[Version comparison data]
───

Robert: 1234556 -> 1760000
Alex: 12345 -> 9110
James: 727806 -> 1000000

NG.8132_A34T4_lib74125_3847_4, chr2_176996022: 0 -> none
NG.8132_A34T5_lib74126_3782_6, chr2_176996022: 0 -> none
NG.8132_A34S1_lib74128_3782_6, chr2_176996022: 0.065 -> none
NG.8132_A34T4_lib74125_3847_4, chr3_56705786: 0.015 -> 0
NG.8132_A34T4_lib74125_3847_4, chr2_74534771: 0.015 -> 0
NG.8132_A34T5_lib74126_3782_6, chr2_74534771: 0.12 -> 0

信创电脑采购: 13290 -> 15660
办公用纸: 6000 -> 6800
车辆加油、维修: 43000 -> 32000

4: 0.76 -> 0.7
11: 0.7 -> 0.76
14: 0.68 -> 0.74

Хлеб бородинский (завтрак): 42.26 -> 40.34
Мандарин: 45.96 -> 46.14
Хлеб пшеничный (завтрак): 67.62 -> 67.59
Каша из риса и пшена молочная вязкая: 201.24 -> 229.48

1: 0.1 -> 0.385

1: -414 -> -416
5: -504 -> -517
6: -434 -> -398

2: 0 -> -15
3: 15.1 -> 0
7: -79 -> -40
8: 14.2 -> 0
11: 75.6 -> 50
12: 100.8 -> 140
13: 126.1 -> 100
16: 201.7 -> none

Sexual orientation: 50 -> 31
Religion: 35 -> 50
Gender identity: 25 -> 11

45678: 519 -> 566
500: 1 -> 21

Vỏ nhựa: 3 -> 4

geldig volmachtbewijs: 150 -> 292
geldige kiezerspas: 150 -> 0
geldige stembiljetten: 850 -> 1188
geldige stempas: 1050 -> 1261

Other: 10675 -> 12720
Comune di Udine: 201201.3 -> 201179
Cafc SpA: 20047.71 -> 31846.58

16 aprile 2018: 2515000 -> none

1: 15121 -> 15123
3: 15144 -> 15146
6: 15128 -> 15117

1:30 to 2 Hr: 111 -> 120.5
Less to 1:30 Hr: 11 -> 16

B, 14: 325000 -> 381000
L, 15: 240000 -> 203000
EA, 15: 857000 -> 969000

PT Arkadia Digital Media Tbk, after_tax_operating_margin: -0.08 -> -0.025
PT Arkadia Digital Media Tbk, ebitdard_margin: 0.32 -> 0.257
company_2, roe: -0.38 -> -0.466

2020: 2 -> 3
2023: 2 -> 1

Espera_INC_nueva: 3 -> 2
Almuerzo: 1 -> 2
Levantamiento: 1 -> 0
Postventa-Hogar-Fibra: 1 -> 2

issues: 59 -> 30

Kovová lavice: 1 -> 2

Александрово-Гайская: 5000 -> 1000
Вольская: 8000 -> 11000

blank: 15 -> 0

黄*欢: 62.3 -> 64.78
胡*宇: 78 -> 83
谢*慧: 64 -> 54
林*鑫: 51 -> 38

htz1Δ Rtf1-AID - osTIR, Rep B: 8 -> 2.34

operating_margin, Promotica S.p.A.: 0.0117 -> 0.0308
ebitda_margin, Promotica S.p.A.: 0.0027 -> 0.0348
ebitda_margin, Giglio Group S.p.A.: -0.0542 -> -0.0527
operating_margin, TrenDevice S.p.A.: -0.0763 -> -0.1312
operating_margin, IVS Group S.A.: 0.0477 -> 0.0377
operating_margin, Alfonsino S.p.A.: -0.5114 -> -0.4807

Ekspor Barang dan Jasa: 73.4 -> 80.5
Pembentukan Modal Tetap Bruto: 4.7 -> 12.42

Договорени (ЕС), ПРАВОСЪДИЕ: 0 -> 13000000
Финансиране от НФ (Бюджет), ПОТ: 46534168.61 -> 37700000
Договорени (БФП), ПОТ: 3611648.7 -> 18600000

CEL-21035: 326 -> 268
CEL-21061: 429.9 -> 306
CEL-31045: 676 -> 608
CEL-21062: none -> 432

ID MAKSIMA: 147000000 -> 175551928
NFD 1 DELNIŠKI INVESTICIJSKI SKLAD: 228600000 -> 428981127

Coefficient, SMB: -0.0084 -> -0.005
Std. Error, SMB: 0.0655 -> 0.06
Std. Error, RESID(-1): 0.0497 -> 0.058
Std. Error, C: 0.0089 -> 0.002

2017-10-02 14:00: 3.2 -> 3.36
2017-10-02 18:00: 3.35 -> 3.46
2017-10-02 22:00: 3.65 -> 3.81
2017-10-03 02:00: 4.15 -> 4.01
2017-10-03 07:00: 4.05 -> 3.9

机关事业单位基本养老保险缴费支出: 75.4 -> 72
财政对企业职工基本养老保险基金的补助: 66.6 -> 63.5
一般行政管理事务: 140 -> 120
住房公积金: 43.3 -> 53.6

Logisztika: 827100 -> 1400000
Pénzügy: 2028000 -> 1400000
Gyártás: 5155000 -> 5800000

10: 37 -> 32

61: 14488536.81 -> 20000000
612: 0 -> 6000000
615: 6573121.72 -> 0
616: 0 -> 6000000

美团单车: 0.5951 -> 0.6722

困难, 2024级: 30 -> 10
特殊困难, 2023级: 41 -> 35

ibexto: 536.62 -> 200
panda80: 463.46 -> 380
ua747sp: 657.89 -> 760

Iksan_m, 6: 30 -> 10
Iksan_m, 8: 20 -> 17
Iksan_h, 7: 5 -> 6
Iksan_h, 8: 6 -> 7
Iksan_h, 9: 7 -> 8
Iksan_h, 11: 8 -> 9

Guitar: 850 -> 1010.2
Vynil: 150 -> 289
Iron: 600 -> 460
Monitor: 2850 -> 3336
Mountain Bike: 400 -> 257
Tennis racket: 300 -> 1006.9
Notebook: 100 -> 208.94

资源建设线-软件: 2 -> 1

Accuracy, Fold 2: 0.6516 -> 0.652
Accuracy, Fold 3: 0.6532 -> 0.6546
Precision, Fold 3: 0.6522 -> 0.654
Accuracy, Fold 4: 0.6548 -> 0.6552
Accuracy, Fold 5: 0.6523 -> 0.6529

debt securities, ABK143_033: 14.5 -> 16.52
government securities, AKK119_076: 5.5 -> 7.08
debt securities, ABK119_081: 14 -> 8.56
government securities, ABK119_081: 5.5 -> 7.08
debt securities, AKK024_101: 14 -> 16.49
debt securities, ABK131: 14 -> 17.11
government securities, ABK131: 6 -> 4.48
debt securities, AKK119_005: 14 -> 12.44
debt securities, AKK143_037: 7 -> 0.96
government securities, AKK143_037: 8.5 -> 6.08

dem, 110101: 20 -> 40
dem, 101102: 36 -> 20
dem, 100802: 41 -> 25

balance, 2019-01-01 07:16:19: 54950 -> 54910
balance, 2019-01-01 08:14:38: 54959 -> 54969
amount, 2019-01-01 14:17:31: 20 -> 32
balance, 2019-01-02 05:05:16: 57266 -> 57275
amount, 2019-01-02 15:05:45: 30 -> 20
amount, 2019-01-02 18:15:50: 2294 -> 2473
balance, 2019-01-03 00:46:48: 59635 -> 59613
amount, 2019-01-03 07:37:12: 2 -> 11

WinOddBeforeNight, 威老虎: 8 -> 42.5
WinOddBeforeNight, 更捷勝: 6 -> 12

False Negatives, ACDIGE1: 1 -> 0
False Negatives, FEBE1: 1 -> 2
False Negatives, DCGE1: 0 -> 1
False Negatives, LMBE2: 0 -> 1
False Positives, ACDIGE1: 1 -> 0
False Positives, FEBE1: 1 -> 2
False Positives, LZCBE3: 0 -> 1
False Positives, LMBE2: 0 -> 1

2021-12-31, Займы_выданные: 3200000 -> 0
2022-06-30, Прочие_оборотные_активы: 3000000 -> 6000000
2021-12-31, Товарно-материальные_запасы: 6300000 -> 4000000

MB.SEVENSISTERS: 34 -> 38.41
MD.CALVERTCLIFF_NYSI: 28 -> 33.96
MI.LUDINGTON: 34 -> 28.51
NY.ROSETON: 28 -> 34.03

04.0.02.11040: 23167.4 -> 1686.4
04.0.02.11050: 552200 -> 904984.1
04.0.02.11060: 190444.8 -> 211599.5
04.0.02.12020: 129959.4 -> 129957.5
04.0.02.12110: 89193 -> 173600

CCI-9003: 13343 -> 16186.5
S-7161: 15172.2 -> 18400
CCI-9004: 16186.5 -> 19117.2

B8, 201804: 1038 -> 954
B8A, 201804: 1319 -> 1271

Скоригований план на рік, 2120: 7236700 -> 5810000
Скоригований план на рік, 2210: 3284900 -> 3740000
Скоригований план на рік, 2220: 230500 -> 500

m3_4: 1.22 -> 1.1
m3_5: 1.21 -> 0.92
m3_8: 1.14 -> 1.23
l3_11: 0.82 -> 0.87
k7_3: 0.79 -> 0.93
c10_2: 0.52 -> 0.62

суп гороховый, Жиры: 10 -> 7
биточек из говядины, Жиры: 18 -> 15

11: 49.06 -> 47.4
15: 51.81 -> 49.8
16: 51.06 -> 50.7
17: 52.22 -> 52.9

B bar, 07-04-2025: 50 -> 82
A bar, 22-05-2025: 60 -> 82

───

_Instructions to follow_
Write out the records above exactly, from the opening line to the line with "NG.8132_A34T4_lib74125_3847_4, chr2_74534771: 0.015", including both, with nothing added.

_Response area_
Robert: 1234556 -> 1760000
Alex: 12345 -> 9110
James: 727806 -> 1000000

NG.8132_A34T4_lib74125_3847_4, chr2_176996022: 0 -> none
NG.8132_A34T5_lib74126_3782_6, chr2_176996022: 0 -> none
NG.8132_A34S1_lib74128_3782_6, chr2_176996022: 0.065 -> none
NG.8132_A34T4_lib74125_3847_4, chr3_56705786: 0.015 -> 0
NG.8132_A34T4_lib74125_3847_4, chr2_74534771: 0.015 -> 0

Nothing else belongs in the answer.